During his tenure as minister for elementary and secondary education, he is credited with introducing a number of reforms (including improvements in curriculum as well as schools infrastructure, increasing enrollment, ensuring teachers attendance and enhancing budget for primary and elementary education) in the Khyber Pakhtunkhwa's education sector. He remained minister for Elementary and Secondary Education till 2018.

He was re-elected to the Provincial Assembly of Khyber Pakhtunkhwa] as a candidate of PTI from Constituency PK-50 (Mardan-III) in the 2018 Pakistani general election. He received 25,807 votes and defeated Haroon Khan, a candidate of Awami National Party (ANP). In the same election, he also ran for the seat of the National Assembly of Pakistan as a candidate of PTI from Constituency NA-21 (Mardan-II) but was unsuccessful. He lost the seat to Ameer Haider Khan Hoti by a narrow margin of 156 votes.

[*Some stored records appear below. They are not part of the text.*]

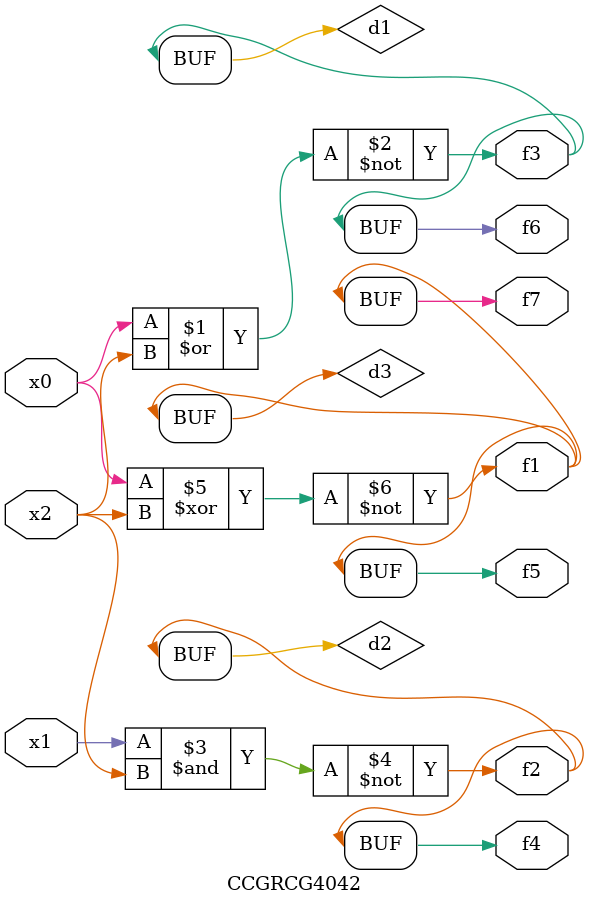
<source format=v>
module CCGRCG4042(
	input x0, x1, x2,
	output f1, f2, f3, f4, f5, f6, f7
);

	wire d1, d2, d3;

	nor (d1, x0, x2);
	nand (d2, x1, x2);
	xnor (d3, x0, x2);
	assign f1 = d3;
	assign f2 = d2;
	assign f3 = d1;
	assign f4 = d2;
	assign f5 = d3;
	assign f6 = d1;
	assign f7 = d3;
endmodule

</source>
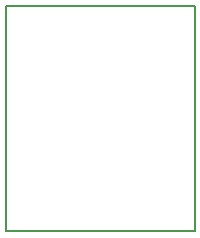
<source format=gm1>
G04 #@! TF.GenerationSoftware,KiCad,Pcbnew,(5.0.0)*
G04 #@! TF.CreationDate,2018-11-14T19:12:12+05:30*
G04 #@! TF.ProjectId,OPSUnit,4F5053556E69742E6B696361645F7063,rev?*
G04 #@! TF.SameCoordinates,Original*
G04 #@! TF.FileFunction,Profile,NP*
%FSLAX46Y46*%
G04 Gerber Fmt 4.6, Leading zero omitted, Abs format (unit mm)*
G04 Created by KiCad (PCBNEW (5.0.0)) date 11/14/18 19:12:12*
%MOMM*%
%LPD*%
G01*
G04 APERTURE LIST*
%ADD10C,0.150000*%
G04 APERTURE END LIST*
D10*
X143050000Y-111420000D02*
X143812000Y-111420000D01*
X143050000Y-130470000D02*
X143050000Y-111420000D01*
X159052000Y-130470000D02*
X143050000Y-130470000D01*
X159052000Y-129708000D02*
X159052000Y-130470000D01*
X159052000Y-111420000D02*
X159052000Y-129708000D01*
X157528000Y-111420000D02*
X159052000Y-111420000D01*
X143812000Y-111420000D02*
X157528000Y-111420000D01*
M02*

</source>
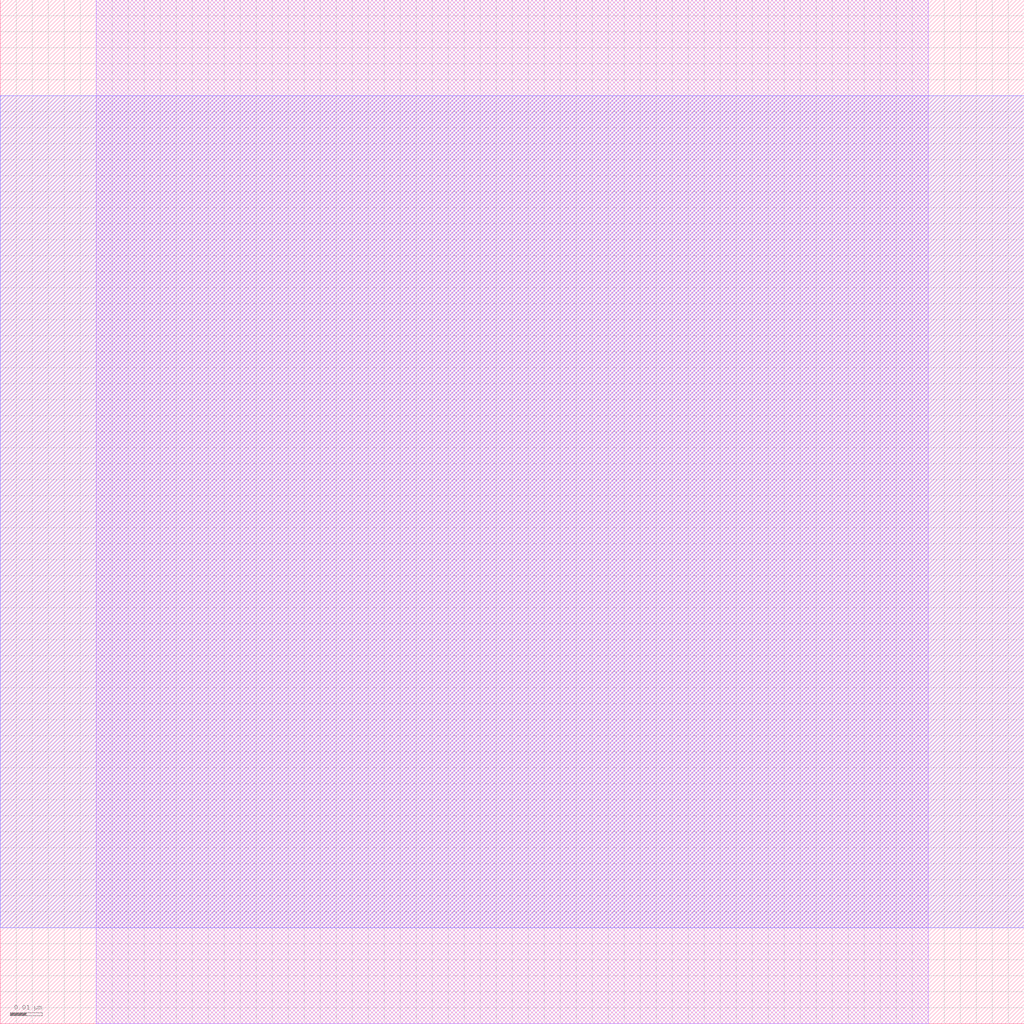
<source format=lef>
VERSION 5.7 ;
  NOWIREEXTENSIONATPIN ON ;
  DIVIDERCHAR "/" ;
  BUSBITCHARS "[]" ;
MACRO /home/bjmuld/work/hilas/fastlane/PDKs/sky130A_hilas/libs.ref/sky130_hilas_sc/mag/sky130_hilas_m12m2
  CLASS BLOCK ;
  FOREIGN /home/bjmuld/work/hilas/fastlane/PDKs/sky130A_hilas/libs.ref/sky130_hilas_sc/mag/sky130_hilas_m12m2 ;
  ORIGIN 0.090 0.100 ;
  SIZE 0.320 BY 0.320 ;
  OBS
      LAYER met1 ;
        RECT -0.060 -0.100 0.200 0.220 ;
      LAYER met2 ;
        RECT -0.090 -0.070 0.230 0.190 ;
  END
END /home/bjmuld/work/hilas/fastlane/PDKs/sky130A_hilas/libs.ref/sky130_hilas_sc/mag/sky130_hilas_m12m2
END LIBRARY


</source>
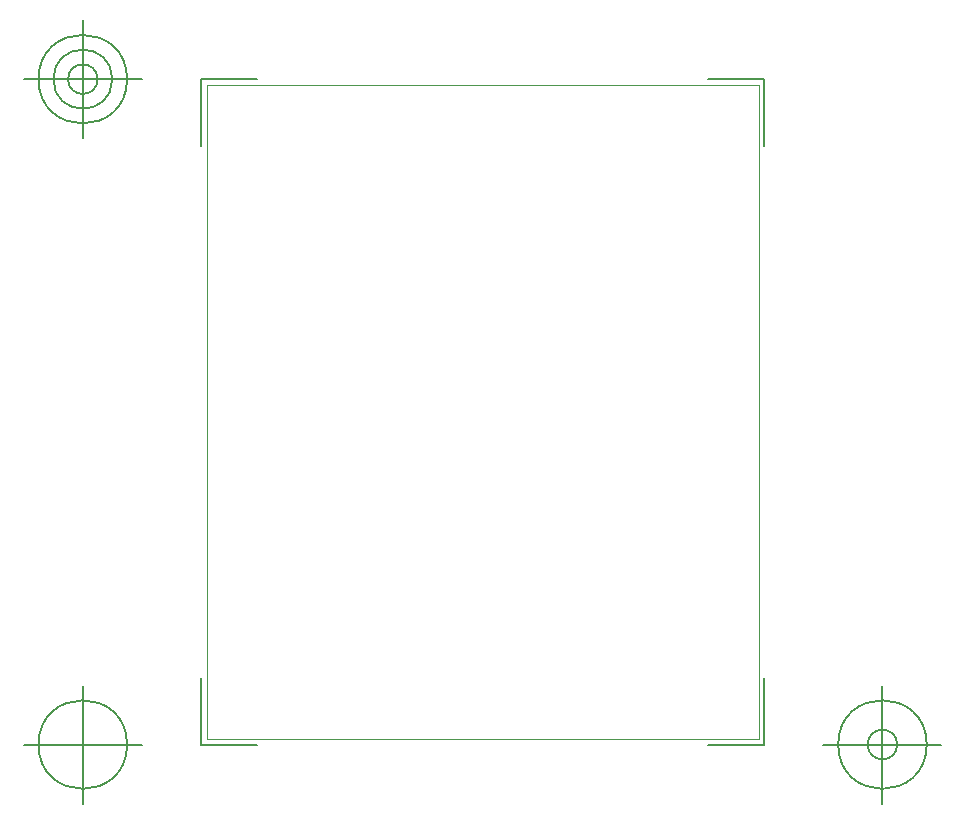
<source format=gbr>
G04 Generated by Ultiboard 14.0 *
%FSLAX34Y34*%
%MOMM*%

%ADD11C,0.0010*%
%ADD12C,0.1270*%


G04 ColorRGB 00FFFF for the following layer *
%LNBoard Outline*%
%LPD*%
G54D10*
G54D11*
X-228607Y-284480D02*
X238760Y-284480D01*
X238760Y269240D01*
X-228607Y269240D01*
X-228607Y-284480D01*
G54D12*
X-233433Y-289306D02*
X-233433Y-232969D01*
X-233433Y-289306D02*
X-185731Y-289306D01*
X243586Y-289306D02*
X195884Y-289306D01*
X243586Y-289306D02*
X243586Y-232969D01*
X243586Y274066D02*
X243586Y217729D01*
X243586Y274066D02*
X195884Y274066D01*
X-233433Y274066D02*
X-185731Y274066D01*
X-233433Y274066D02*
X-233433Y217729D01*
X-283433Y-289306D02*
X-383433Y-289306D01*
X-333433Y-339306D02*
X-333433Y-239306D01*
X-370933Y-289306D02*
G75*
D01*
G02X-370933Y-289306I37500J0*
G01*
X293586Y-289306D02*
X393586Y-289306D01*
X343586Y-339306D02*
X343586Y-239306D01*
X306086Y-289306D02*
G75*
D01*
G02X306086Y-289306I37500J0*
G01*
X331086Y-289306D02*
G75*
D01*
G02X331086Y-289306I12500J0*
G01*
X-283433Y274066D02*
X-383433Y274066D01*
X-333433Y224066D02*
X-333433Y324066D01*
X-370933Y274066D02*
G75*
D01*
G02X-370933Y274066I37500J0*
G01*
X-358433Y274066D02*
G75*
D01*
G02X-358433Y274066I25000J0*
G01*
X-345933Y274066D02*
G75*
D01*
G02X-345933Y274066I12500J0*
G01*

M02*

</source>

After PTI acquired a two-thirds majority during the general election in the Provincial Assembly of Khyber Pakhtunkhwa Imran Khan preferred Atif Khan for the office of Khyber Pakhtunkhwa Chief Ministership however, had to nominate Mahmood Khan due to strong reservations and grouping within the ranks orchestrated by Pervez Khattak over the former's selection.

On 29 August 2018, he was inducted into the provincial Khyber Pakhtunkhwa cabinet of Chief Minister Mahmood Khan and was appointed as Provincial Minister of Khyber Pakhtunkhwa for Tourism, Culture, Sports, Archaeology and Youth Affairs. He was given the status of a senior minister.

Since taking over his role as minister Atif Khan has revitalized the Khyber Pakhtunkhwa Tourism department and has provided great impetus to the work of sports and Youth affairs that he was partly overseeing in his previous term as minister for Education.